The Festival's resident orchestra of 20-40 musicians, begun in 1956, offers concert series and provides the incidental music for Festival productions.

Stratford Festival Theatre
Stratford Festival Theatre
(courtesy Canadian Architectural Archives, University of Calgary)


Music Performances
Stratford Shakespearean Festival 1953-60

Music at the Stratford Shakespearean Festival began in 1953, under the direction of Louis Applebaum, with 16 poorly attended afternoon concerts in the 1147-seat Tent Theatre. Only one concert, by the Elizabethan Singers (Stratford, Ont), was presented in 1954. With the move to the 950-seat Concert Hall (a converted badminton court) in 1955, the Festival initiated what was called "The Inaugural Season of Music," presenting Stravinsky's The Soldier's Tale and concerts by Lois Marshall, Isaac Stern, Elizabeth Schwarzkopf, the Hart House Orchestra and Festival Chorus (later the Festival Singers). The 1956 season included a production of Britten's The Rape of Lucretia featuring Jon Vickers; concerts by the Festival Orchestra, Festival Chorus, and various soloists; and the first of three years of jazz programs, which included a concert (1956) by Oscar Peterson (recorded on Verve MGV-8024) and a performance by Duke Ellington of his Shakespearean suite, Such Sweet Thunder (1957). Productions in 1957 included the English Opera Group's presentation of Britten's The Turn of the Screw and a concert by the CBC Symphony Orchestra.

Stratford Festival Theatre, Interior
Stratford Festival Theatre, Interior
The "thrust stage" of the Stratford Festival affords an intimate setting for performances (photo by Jane Edmonds/courtesy Stratford Festival).
Subsequent seasons saw productions of The Beggar's Opera (1958) and Orpheus in the Underworld (1959) and, significantly, the creation in 1959 of the Orchestra Workshop under the direction of leading chamber musicians, to attract and hold players who would form the National Festival Orchestra. (Master classes, in later years independent of the Orchestra Workshop, continued until 1969 and were revived in 1971.) In 1960 concerts were presented for the first time in the Festival Theatre, while stage productions included the Gilbert and Sullivan opera H.M.S. Pinafore (1960). Saturday morning chamber concerts were introduced in 1960 and later increased from three to eight per season. An International Conference of Composers and the International String Congress also were held in 1960.


Stratford Festival 1961-79
In 1961 two distinguished US musicians who were instructors in the Orchestra Workshop, the cellist Leonard Rose and the violinist Oscar Shumsky, were named in a directorial triumvirate with Glenn Gould (a regular performer at Stratford since 1953) to succeed Applebaum.
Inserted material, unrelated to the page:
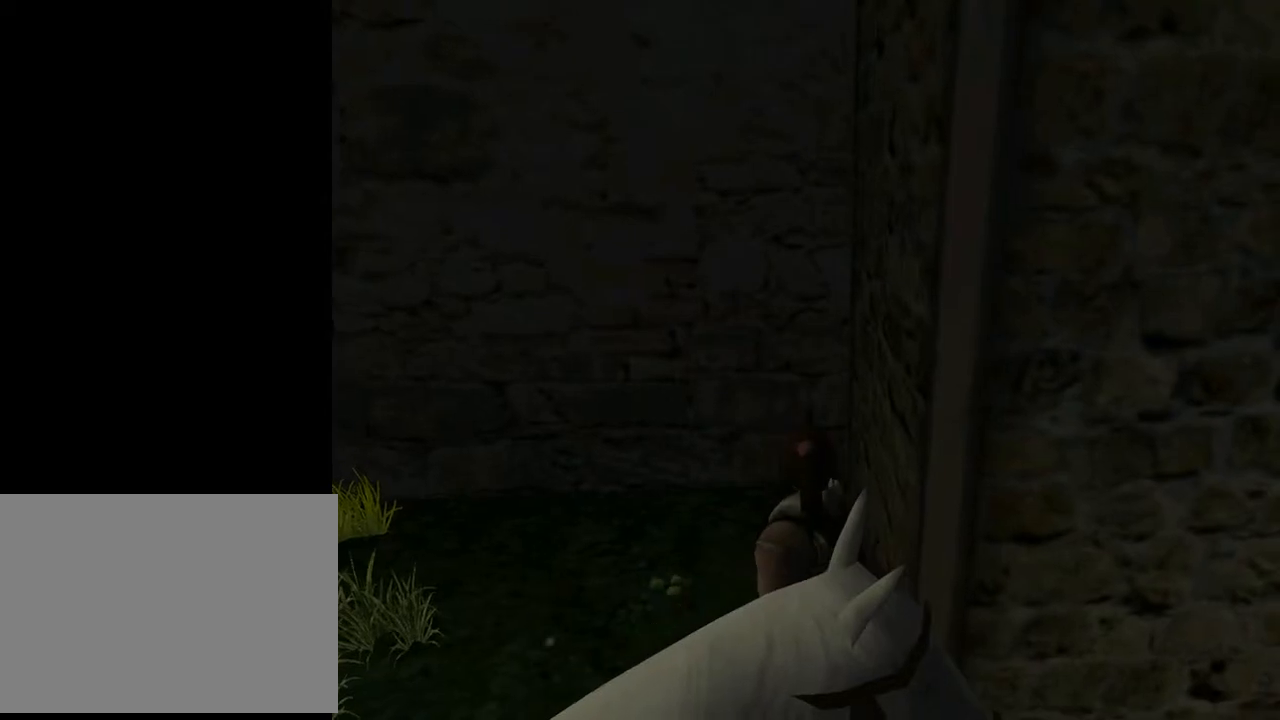
{"buttons": ["DPAD_LEFT"], "left_stick": "center", "right_stick": "center", "events": [[333, "L2", "up"], [433, "DPAD_LEFT", "down"]]}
The Rose-Shumsky-Gould seasons 1961-4, and 1965-7 under Shumsky alone, were highlighted by the three players' joint and solo performances, by the continuing expansion of the Festival Concert series, and by the Festival Choral Workshop (1963-5) under Elmer Iseler.

In 1964 music moved to the newly renovated Avon Theatre, with a production of Gilbert and Sullivan's The Yeomen of the Guard (1964). Opera productions, including Mozart's The Marriage of Figaro (1964, 1965), Don Giovanni (1966), and Così fan tutte (1967); Weill's Mahagonny (1965); Britten's Albert Herring (1967); Rossini's Cinderella (1968); and Gabriel Charpentier's An English Lesson (1968), continued until they were deemed prohibitively costly. By 1969, the second of Victor Di Bello's two years as musical director, casual concerts proliferated, and full-scale opera had ceased. After 1969, under the direction of Andrée Gingras 1970-3 and Raffi Armenian 1973-6, concerts decreased in number but expanded in range to include jazz performers and leading Canadian folk musicians as well as chamber and recital programs. The Stratford Festival Ensemble (Canadian Chamber Ensemble), founded and conducted by Raffi Armenian, performed regularly 1974-6.

Special concert programs met a mixed reception. The Music at Midnight (later Night Music) series, presented by the Festival's guest musicians and members of the resident Festival orchestra, flourished 1969-76 at the Rothman Art Gallery, but Music For A Summer Day, a notable day-long mini-festival (1972), was dropped after 1973. Although major productions of opera were not resumed, in 1971 the Third Stage (the badminton court again) became the home for chamber opera and experimental productions such as R. Murray Schafer's Patria II: Requiems for the Party Girl (1972), Gabriel Charpentier's Orpheus (1972), Raymond and Beverly Pannell's Exiles (1973, a Stratford commission), Charles Wilson's The Summoning of Everyman (1974), Gian Carlo Menotti's The Medium (1974), Harry Somers' The Fool (1975), Jean Vallerand's Le Magicien (1975), and Richard Strauss's Ariadne auf Naxos (1975).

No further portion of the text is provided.